Japan’s Finance Minister Signals Full Range of Tools to Support Yen Amid Rising Weakness

Jan 16, 2026 04:03 UTC

Finance Minister Satsuki Katayama has declared that all policy instruments remain on the table to stabilize the yen, as the currency approaches a 34-year low against the U.S. dollar. The warning comes amid growing market pressure and sustained capital outflows.

  • Yen weakened to 157.80 per U.S. dollar in January 2026, its lowest since 1990
  • Net outflow of $18.2 billion in Japanese government bonds in December 2025
  • Bank of Japan maintains key interest rate at -0.1%
  • Japan’s foreign exchange reserves: $1.32 trillion as of December 2025
  • Consumer price index up 3.4% year-on-year in December 2025, with imported inflation contributing 1.2 percentage points
  • Finance Minister Satsuki Katayama confirmed all policy tools remain available

Finance Minister Satsuki Katayama has affirmed that the Japanese government is prepared to use any available measure to support the yen, following a sharp decline in the currency’s value.
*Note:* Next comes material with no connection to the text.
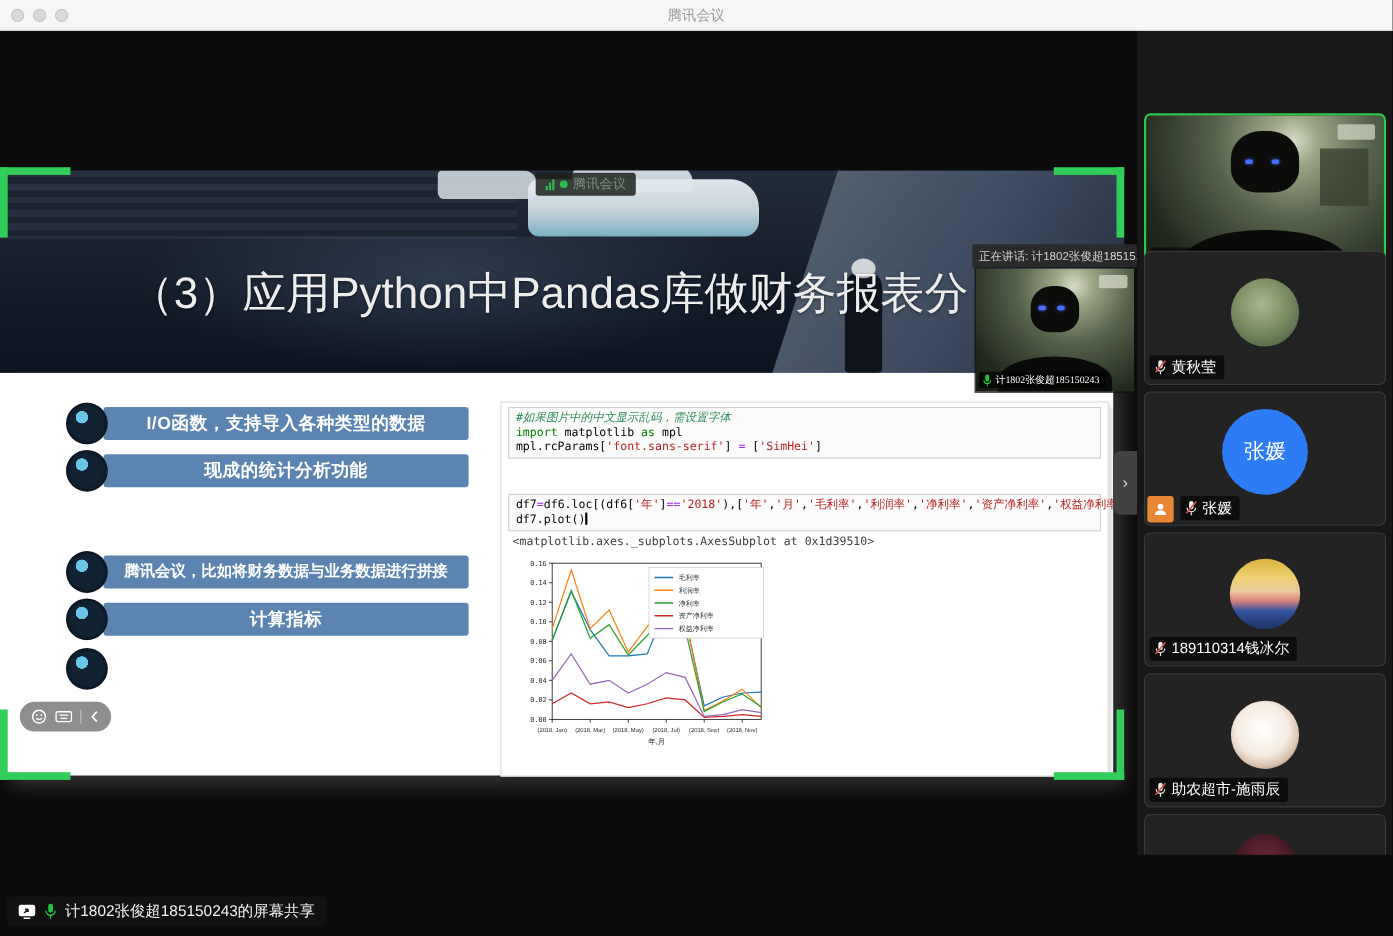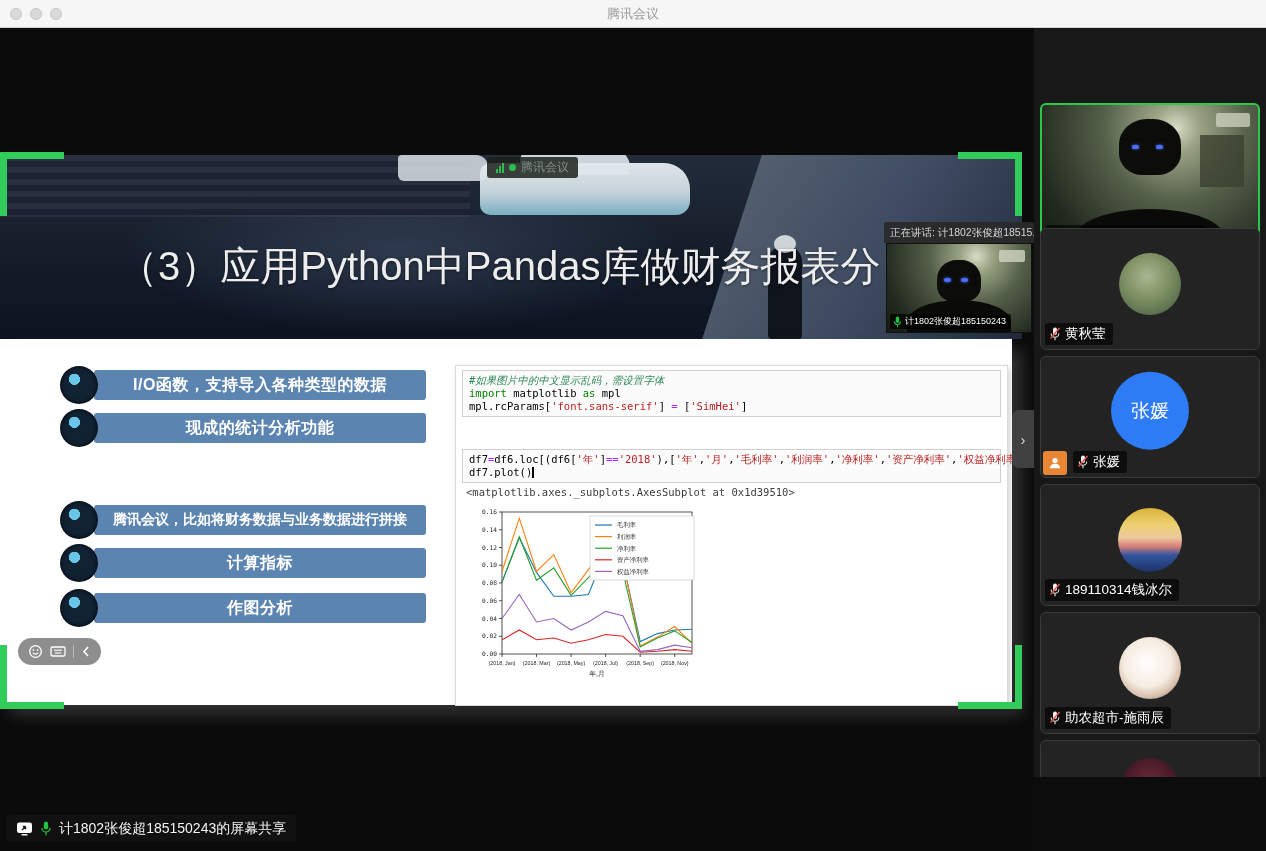"计1802张俊超185150243" .self-video { font-family: none -> Liberation Serif, serif; height: 90px -> 114px }
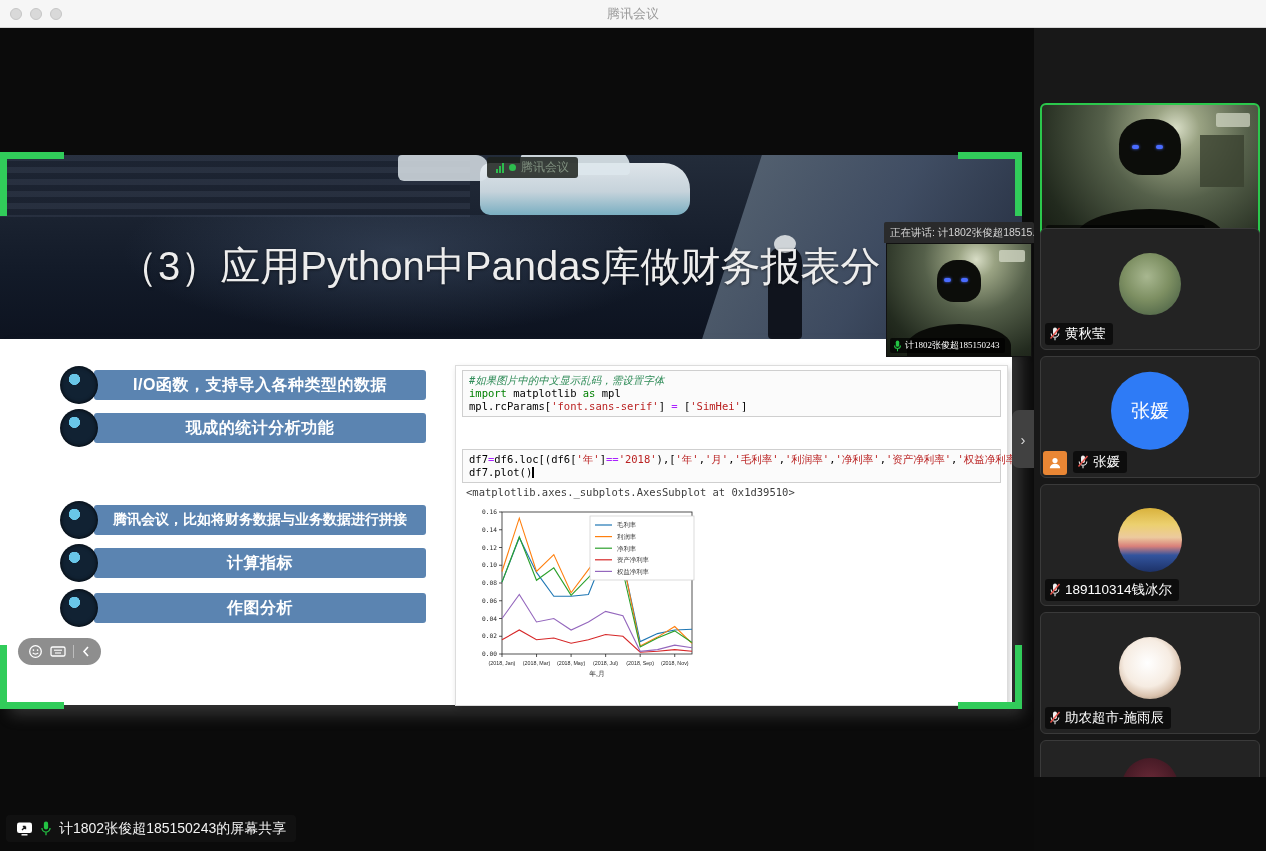"作图分析" div.bullet-bar { html: <div>作图分析</div> -> none }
The yen dipped to 157.80 per U.S. dollar in early January 2026, marking its weakest level since 1990. This depreciation has intensified concerns about imported inflation and financial stability, particularly as Japan’s current account balance remains under pressure from rising energy import costs. The government’s stance reflects a shift in tone from previous months, when officials had downplayed intervention risks. With the Bank of Japan maintaining ultra-loose monetary policy—keeping its key interest rate at -0.1%—the yen has been under persistent downward pressure. Meanwhile, foreign investors have continued to reduce holdings of Japanese government bonds, contributing to a net outflow of $18.2 billion in December 2025 alone. Katayama’s remarks underscore that the Ministry of Finance retains authority over foreign exchange intervention, including the use of sovereign wealth funds and coordinated actions with the central bank. The Ministry’s foreign exchange reserves stood at $1.32 trillion as of December 2025, providing a substantial buffer should intervention become necessary. Market participants are now closely watching for signals of direct intervention, particularly if the yen breaches 160 against the dollar. The currency’s weakness has broader implications for Japan’s trade competitiveness and inflation outlook. Exporters benefit from a weaker yen, but import-dependent sectors—especially energy and food—face rising costs. The consumer price index rose 3.4% year-on-year in December 2025, with imported inflation contributing nearly 1.2 percentage points to the increase.

The information presented is derived from publicly available data and official statements, with no attribution to specific news providers or third-party data sources.